Niccollai is president of United Food & Commercial Workers (UFCW) Local 464A, a New Jersey-based union representing nearly 16,000 workers in grocery stores and the food service industry.
In total, Niccollai was paid $600,339 last year — including his $573,299 UFCW 464A salary, other disbursements, and money he received as a vice president of UFCW headquarters in Washington, D.C.
How does Niccollai stack up against the workers who pay his salary?
The average food preparation and serving worker in New Jersey was paid $24,320 last year. The average cashier made $21,530, and the average meat packer got $25,960.
Niccollai was paid about 25 times as much as the full-time workers contributing to his salary — and most of UFCW 464A's members don't work full-time.
UFCW 464A took $445 per member from 10,603 part-time workers and $497 per member from 4,989 full-time workers last year, not including initiation fees.
Setting aside the money Niccollai got from UFCW headquarters, his 2014 pay would break down to more than $35 from every UFCW 464A member.
UFCW 464A did not respond to a Watchdog.org request for comment on how union compensation is determined and disclosed to members.
Niccollai's father was a UFCW 464A officer for decades. Niccollai's son, John Niccollai III, was paid $250,835 last year as UFCW 464A's operations director.
Alluding to questions about union boss pay, an undated release on the UFCW 464A website told members to beware of "Anti-Union radicals posing as journalists in a concerted effort to destroy the Labor Movement."

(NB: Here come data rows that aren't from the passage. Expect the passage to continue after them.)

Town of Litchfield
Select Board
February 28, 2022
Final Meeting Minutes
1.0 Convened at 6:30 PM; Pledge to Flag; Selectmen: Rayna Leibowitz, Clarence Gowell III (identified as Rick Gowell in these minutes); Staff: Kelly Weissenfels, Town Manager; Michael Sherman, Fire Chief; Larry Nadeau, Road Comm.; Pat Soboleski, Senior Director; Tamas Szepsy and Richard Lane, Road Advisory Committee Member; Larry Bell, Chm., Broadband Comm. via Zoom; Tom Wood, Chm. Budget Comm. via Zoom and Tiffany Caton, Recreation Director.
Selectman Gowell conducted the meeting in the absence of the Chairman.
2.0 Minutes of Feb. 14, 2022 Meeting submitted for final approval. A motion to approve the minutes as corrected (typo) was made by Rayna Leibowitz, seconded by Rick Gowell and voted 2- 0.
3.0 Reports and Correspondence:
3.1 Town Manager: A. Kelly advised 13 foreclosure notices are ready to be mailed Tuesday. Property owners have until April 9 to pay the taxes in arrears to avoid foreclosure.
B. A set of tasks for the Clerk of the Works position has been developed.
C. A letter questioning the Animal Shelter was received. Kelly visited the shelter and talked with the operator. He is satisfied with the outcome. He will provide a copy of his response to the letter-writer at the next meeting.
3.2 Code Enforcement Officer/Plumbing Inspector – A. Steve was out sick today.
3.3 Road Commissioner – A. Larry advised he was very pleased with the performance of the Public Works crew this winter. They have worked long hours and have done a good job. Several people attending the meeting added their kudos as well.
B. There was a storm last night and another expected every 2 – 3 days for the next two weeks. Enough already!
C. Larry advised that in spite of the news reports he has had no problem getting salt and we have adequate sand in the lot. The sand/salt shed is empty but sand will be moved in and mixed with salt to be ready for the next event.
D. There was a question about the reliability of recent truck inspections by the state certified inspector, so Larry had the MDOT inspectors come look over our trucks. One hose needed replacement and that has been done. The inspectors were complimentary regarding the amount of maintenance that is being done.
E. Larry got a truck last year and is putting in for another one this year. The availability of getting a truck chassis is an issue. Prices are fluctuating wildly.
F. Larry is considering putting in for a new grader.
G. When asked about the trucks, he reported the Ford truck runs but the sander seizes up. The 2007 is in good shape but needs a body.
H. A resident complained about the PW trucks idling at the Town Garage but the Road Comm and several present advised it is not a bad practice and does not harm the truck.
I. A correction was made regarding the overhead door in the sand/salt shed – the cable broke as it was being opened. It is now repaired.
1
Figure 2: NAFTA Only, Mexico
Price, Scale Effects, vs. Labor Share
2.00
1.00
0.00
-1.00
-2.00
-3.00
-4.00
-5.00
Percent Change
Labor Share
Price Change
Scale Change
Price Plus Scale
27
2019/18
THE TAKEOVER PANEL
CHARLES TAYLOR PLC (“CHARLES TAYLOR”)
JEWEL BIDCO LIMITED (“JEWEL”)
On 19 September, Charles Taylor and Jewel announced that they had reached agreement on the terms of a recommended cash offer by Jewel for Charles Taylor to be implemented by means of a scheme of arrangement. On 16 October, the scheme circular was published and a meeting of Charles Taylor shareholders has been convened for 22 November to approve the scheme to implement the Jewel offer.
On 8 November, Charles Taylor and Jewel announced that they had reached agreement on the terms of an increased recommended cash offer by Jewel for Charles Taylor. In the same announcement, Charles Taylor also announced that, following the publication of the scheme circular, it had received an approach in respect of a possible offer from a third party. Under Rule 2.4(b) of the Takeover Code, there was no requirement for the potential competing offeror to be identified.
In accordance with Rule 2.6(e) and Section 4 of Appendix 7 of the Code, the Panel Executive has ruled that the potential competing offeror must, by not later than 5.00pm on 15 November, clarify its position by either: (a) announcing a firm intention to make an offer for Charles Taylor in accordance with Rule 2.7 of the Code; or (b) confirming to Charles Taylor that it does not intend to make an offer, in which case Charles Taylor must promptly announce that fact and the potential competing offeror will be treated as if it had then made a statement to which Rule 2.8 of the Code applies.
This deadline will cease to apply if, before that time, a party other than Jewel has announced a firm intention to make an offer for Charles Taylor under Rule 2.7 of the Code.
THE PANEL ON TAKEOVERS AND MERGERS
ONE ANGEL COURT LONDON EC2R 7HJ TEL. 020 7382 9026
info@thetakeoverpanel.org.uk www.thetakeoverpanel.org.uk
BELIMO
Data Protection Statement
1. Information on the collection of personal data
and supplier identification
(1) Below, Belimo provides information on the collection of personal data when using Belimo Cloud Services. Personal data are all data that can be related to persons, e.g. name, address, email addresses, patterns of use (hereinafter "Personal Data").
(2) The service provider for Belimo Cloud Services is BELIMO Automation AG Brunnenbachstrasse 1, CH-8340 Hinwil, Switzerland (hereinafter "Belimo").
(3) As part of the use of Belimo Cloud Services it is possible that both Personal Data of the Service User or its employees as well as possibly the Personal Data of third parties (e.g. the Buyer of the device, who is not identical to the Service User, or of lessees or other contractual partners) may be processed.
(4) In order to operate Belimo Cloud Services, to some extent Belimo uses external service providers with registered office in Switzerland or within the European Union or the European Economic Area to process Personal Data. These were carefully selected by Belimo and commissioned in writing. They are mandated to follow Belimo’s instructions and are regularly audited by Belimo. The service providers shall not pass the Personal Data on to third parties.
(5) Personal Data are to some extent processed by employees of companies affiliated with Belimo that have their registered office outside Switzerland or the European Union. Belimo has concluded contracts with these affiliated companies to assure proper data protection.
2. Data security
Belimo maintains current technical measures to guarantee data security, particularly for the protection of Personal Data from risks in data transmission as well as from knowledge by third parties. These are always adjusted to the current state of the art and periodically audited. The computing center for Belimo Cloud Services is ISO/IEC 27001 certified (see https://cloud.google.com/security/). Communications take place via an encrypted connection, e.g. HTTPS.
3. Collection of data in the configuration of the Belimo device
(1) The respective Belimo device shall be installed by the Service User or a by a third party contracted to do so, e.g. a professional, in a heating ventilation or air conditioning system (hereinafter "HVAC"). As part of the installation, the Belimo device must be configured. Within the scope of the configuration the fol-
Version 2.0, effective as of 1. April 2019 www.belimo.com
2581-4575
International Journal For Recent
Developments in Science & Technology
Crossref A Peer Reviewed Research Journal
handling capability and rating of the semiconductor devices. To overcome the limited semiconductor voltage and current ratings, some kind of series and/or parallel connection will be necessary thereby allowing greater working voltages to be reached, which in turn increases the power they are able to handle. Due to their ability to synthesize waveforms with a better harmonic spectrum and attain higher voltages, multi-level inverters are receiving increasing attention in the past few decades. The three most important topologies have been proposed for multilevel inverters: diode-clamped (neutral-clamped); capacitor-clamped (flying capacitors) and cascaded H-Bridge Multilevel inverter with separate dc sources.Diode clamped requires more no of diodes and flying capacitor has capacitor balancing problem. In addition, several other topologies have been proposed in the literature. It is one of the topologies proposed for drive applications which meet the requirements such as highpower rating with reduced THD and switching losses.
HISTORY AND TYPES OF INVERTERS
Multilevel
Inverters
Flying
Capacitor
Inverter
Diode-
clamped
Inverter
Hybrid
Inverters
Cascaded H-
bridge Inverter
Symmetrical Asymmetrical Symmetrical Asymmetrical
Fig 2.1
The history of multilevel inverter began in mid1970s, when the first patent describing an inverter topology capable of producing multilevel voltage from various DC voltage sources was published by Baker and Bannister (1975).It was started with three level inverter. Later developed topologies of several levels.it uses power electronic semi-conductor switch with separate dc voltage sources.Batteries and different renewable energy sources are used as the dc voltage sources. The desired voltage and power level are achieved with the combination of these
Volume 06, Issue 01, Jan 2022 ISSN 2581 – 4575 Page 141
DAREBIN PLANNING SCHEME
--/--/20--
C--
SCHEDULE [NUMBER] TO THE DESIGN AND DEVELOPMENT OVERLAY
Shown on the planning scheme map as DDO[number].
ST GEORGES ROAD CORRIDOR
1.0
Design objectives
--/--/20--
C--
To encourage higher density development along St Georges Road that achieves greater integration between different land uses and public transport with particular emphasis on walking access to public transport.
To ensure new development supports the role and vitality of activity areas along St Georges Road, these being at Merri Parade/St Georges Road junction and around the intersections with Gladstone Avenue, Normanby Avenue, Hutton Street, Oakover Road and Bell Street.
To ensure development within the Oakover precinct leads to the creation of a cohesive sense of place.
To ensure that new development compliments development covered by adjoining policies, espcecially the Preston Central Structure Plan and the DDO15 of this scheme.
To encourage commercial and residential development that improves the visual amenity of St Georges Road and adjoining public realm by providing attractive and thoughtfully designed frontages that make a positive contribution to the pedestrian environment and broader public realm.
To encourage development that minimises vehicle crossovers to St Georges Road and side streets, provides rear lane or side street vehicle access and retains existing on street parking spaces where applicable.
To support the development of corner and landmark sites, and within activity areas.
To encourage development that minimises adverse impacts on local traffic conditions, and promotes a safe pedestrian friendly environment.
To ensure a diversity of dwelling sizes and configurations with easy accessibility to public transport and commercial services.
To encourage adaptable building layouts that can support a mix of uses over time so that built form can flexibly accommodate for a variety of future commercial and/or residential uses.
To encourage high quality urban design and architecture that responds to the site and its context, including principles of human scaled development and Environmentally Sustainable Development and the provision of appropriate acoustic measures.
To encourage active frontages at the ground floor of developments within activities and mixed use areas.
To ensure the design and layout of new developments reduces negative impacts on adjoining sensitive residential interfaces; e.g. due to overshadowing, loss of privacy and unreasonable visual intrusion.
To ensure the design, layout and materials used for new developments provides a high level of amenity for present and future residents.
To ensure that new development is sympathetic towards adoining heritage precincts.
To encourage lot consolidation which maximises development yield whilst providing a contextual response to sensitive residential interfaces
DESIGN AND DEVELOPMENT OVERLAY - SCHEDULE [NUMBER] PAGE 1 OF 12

"The Radicals contend Union Leaders are grossly overpaid," UFCW 464A explained. "When we compare the salaries of Union Leaders to that of their Corporate equals, the argument is utterly absurd and without one shred of merit."
"The reason these radicals are making Union Leaders' wages an issue is clearly intended to build dissension in the ranks," UFCW 464A added.
At a 2014 meeting, Niccollai warned UFCW 464A members about an "assault" on labor unions by "the greedy few."
"Our numbers are being threatened by those who wish to concentrate the wealth of our nation into the hands of a small few at the expense of the middle class," Niccollai said.
Niccollai's compensation is an extreme example of a state and national trend.
"In Pennsylvania, there is often a wide gap between union leaders and the rank and file," Elizabeth Stelle, policy director for the free-market Commonwealth Foundation, said in an email to Watchdog.org.
"UFCW President Wendell Young IV pulls in more than $330,000 a year, while the average liquor store clerk earns a salary of $31,700," Stelle said. "It's one thing for union members to choose to pay their leaders well, it's another thing when the dues used to pay these high salaries are forced."
Because the current system benefits the union, UFCW and its affiliates have spent big money fighting efforts to break Pennsylvania's state monopoly on the sale of alcohol.
"It's taxpayer-subsidized dues collection that allows union bosses to collect hefty salaries, a privilege no other political organization enjoys," Stelle told Watchdog.org.